I'm new to in ground irrigation this yr in our new house. Not sure when the irrigation was installed? My last zone on my second controller had only two heads popping up and barely putting out any water. Maybe 15x15 sq section. I looked around and I finally found water gushing up in one of my flower beds with rock. Its basically the furthest from the house down by our small ditch. I still have no idea where the 3rd or even a 4th head is at. The water is basically just running down into our ditch now when that zine is on. I dont have time this yr to go fishing for the broken pipe or heads. 
So
1.Would you guys just turn that zone off? 
Or 
2. Still run it and get the small coverage the two remaining heads are putting out as well as the runoff from the leak?

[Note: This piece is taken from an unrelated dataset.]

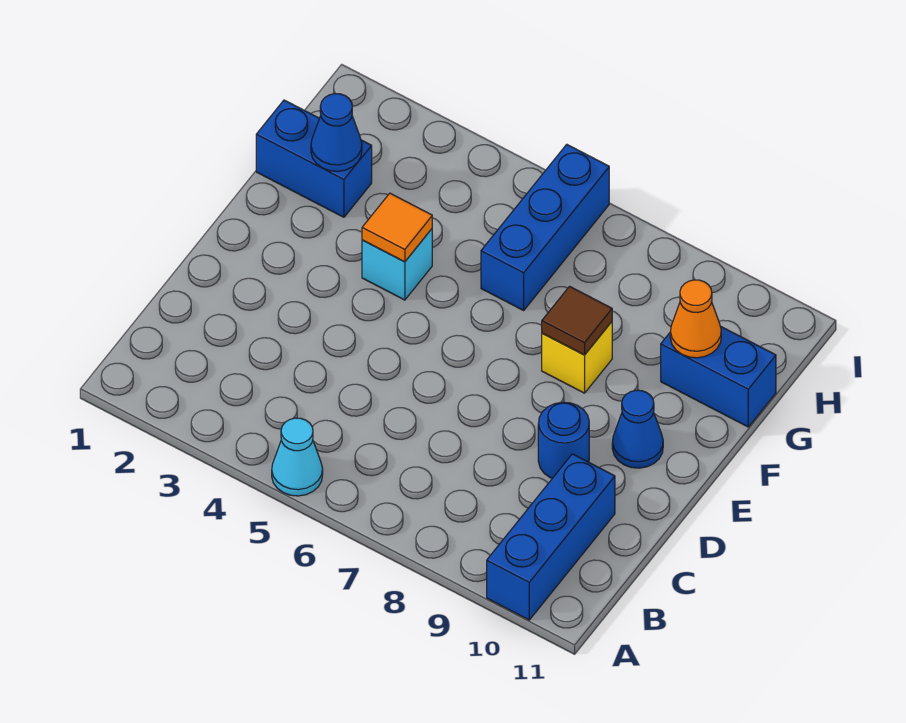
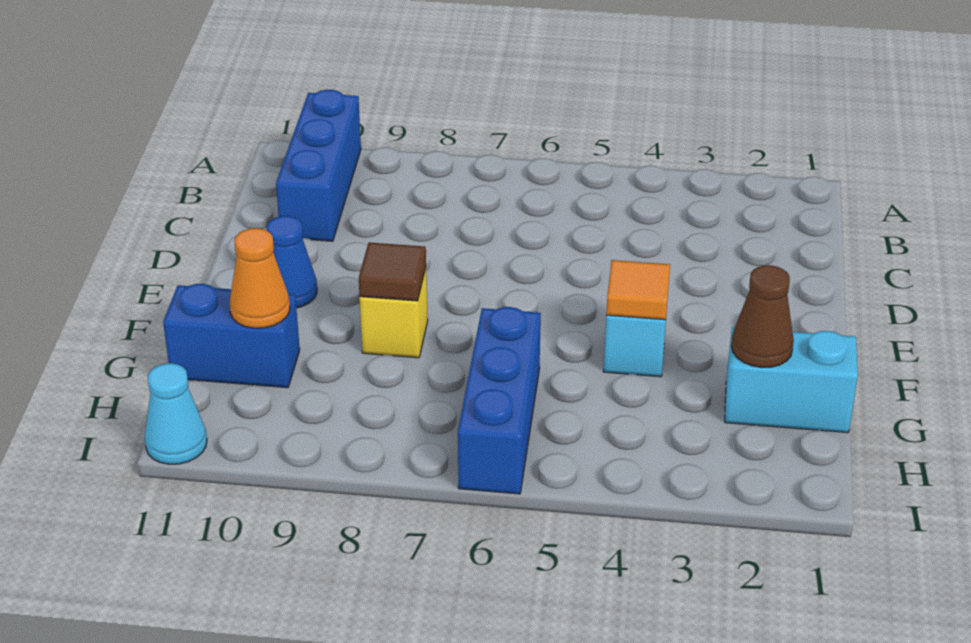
cyan 1x1 cone [272,418,323,496] -> cyan 1x1 cone moved to [145,363,207,464]
blue 1x1 round brick [538,402,589,478] -> none
blue 1x2 brick [256,100,372,217] -> cyan 1x2 brick [725,327,858,433]
blue 1x1 cone [311,94,362,171] -> brown 1x1 cone [731,265,794,368]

Also. With my large yard with 16 zones. The amount of time my wife is basically allowing me to run the irrigation 11-5. Im not getting but 3/4 of an inch down per week at best. Am I doing more harm than good running them that little bit? Im doing 9 zones one night at 40 mins each and 7 the other for 50 mins alternating each night. Is any water better than none? Or would i be better letting it go dormant? Right now it looks like it's on the edge of going. My yard doesnt look much better than everyone else's that doesn't have irrigation.


----------